PROBLEM DESCRIPTION - Copy each entry exactly, leaving nothing out.

DATA TO PROCESS -
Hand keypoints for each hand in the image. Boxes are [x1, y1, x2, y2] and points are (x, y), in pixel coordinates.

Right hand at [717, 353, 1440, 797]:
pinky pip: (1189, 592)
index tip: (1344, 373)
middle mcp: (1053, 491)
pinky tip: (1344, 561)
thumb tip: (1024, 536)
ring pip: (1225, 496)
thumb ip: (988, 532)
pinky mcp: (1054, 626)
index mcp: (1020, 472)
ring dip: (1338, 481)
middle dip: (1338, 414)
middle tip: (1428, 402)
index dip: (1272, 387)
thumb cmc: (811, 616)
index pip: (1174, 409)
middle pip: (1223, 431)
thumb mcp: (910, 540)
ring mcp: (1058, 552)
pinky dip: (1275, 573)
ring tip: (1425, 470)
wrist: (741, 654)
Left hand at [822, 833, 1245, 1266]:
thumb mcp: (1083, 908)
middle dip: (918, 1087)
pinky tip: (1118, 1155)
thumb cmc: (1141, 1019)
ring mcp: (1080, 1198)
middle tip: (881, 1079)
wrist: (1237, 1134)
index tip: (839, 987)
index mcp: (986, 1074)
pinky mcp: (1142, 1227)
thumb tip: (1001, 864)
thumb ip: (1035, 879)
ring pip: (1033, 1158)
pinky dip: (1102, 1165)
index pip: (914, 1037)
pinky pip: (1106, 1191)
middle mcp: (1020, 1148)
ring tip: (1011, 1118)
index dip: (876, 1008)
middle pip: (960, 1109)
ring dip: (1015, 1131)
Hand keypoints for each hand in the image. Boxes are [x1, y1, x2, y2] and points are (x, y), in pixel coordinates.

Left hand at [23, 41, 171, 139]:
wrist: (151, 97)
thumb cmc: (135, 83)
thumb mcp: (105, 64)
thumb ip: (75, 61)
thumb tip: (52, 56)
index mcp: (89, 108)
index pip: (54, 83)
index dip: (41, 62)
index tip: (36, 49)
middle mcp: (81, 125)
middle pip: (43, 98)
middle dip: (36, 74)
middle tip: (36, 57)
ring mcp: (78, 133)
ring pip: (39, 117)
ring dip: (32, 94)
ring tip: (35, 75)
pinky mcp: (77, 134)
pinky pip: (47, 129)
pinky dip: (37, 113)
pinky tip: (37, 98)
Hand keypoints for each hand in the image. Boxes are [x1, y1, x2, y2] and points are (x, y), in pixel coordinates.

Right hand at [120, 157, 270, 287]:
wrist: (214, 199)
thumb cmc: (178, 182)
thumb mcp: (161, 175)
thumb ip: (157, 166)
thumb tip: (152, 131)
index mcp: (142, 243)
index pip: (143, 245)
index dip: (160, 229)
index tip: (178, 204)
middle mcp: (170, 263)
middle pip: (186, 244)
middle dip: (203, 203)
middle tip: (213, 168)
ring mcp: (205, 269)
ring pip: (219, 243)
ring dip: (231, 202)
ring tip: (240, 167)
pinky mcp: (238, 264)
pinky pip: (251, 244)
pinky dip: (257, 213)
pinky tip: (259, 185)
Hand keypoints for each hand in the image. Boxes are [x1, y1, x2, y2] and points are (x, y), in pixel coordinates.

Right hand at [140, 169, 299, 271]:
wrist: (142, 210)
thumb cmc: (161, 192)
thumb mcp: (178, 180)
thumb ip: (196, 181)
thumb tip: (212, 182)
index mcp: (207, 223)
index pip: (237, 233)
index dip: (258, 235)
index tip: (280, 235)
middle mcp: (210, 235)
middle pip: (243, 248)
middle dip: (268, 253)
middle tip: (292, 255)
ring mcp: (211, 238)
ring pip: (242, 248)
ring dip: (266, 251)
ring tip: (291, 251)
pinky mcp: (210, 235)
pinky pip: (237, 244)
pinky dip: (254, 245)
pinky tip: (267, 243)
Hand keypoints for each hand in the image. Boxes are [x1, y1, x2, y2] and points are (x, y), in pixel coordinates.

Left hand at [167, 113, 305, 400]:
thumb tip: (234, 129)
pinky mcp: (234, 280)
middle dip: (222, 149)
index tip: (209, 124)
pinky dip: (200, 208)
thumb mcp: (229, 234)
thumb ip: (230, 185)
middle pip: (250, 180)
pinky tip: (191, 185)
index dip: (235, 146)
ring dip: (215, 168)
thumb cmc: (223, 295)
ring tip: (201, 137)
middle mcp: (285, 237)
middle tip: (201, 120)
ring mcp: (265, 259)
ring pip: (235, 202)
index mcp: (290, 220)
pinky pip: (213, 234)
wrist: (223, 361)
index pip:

EXERCISE SOLUTION -
Hand keypoints for each hand in the image. Boxes are [x1, y1, x2, y2] and points are (x, y), in pixel coordinates.

Right hand at [717, 353, 1440, 797]:
pinky pip: (1189, 592)
index tip: (1344, 373)
middle mcp: (1053, 491)
pinky tip: (1344, 561)
thumb tip: (1024, 536)
ring pip: (1225, 496)
thumb ip: (988, 532)
pinky mcp: (1054, 626)
index mcp: (1020, 472)
ring dip: (1338, 481)
middle dip: (1338, 414)
middle tip: (1428, 402)
index dip: (1272, 387)
thumb cmc: (811, 616)
index pip: (1174, 409)
middle pip: (1223, 431)
thumb mcp: (910, 540)
ring mcp: (1058, 552)
pinky dip: (1275, 573)
ring tip: (1425, 470)
wrist: (741, 654)
Left hand at [822, 833, 1245, 1266]:
thumb mcp: (1083, 908)
middle dip: (918, 1087)
pinky tip: (1118, 1155)
thumb cmc: (1141, 1019)
ring mcp: (1080, 1198)
middle tip: (881, 1079)
wrist: (1237, 1134)
index tip: (839, 987)
index mcp: (986, 1074)
pinky mcp: (1142, 1227)
thumb tip: (1001, 864)
thumb ip: (1035, 879)
ring pip: (1033, 1158)
pinky dip: (1102, 1165)
index pip: (914, 1037)
pinky pip: (1106, 1191)
middle mcp: (1020, 1148)
ring tip: (1011, 1118)
index dip: (876, 1008)
middle pip: (960, 1109)
ring dip: (1015, 1131)
Hand keypoints for each hand in the image. Boxes are [x1, y1, x2, y2] and points are (x, y), in pixel coordinates.

Left hand at [23, 41, 171, 139]:
wrist: (151, 97)
thumb cmc: (135, 83)
thumb mcp: (105, 64)
thumb ip: (75, 61)
thumb tip: (52, 56)
index mcp: (89, 108)
index pip: (54, 83)
index dip: (41, 62)
index tip: (36, 49)
middle mcp: (81, 125)
middle pip: (43, 98)
middle dip: (36, 74)
middle tip: (36, 57)
ring mcp: (78, 133)
ring pip: (39, 117)
ring dip: (32, 94)
ring tip: (35, 75)
pinky mcp: (77, 134)
pinky pip: (47, 129)
pinky dip: (37, 113)
pinky tip: (37, 98)
Hand keypoints for each hand in the image. Boxes are [x1, y1, x2, y2] and points are (x, y), in pixel coordinates.

Right hand at [120, 157, 270, 287]:
wrist: (214, 199)
thumb cmc: (178, 182)
thumb mcp: (161, 175)
thumb ip: (157, 166)
thumb tip: (152, 131)
index mcp: (142, 243)
index pip: (143, 245)
index dip: (160, 229)
index tip: (178, 204)
middle mcp: (170, 263)
middle pip: (186, 244)
middle dip: (203, 203)
middle tip: (213, 168)
ring mcp: (205, 269)
ring pip: (219, 243)
ring dip: (231, 202)
ring tip: (240, 167)
pinky mcp: (238, 264)
pinky pip: (251, 244)
pinky dip: (257, 213)
pinky tip: (259, 185)
Hand keypoints for each hand in the image. Boxes are [x1, y1, x2, y2] and points are (x, y), in pixel coordinates.

Right hand at [140, 169, 299, 271]:
wrist: (142, 210)
thumb cmc: (161, 192)
thumb mcp: (178, 180)
thumb ip: (196, 181)
thumb tip: (212, 182)
index mcp: (207, 223)
index pip: (237, 233)
index dip: (258, 235)
index tip: (280, 235)
middle mcp: (210, 235)
middle pip: (243, 248)
middle dip: (268, 253)
middle tip: (292, 255)
ring mcp: (211, 238)
ring pip: (242, 248)
ring dip: (266, 251)
ring tip: (291, 251)
pinky mcp: (210, 235)
pinky pip: (237, 244)
pinky dip: (254, 245)
pinky tip: (267, 243)
Hand keypoints for each hand in the image. Boxes are [x1, y1, x2, y2] and points are (x, y), in pixel coordinates.

Left hand at [167, 113, 305, 400]:
thumb tip: (234, 129)
pinky mcp: (234, 280)
middle dip: (222, 149)
index tip: (209, 124)
pinky dip: (200, 208)
thumb mcp: (229, 234)
thumb ip: (230, 185)
middle pip: (250, 180)
pinky tip: (191, 185)
index dip: (235, 146)
ring dip: (215, 168)
thumb cmc: (223, 295)
ring tip: (201, 137)
middle mcp: (285, 237)
middle tip: (201, 120)
ring mcp: (265, 259)
ring pip: (235, 202)
index mcp: (290, 220)
pinky pip: (213, 234)
wrist: (223, 361)
index pip:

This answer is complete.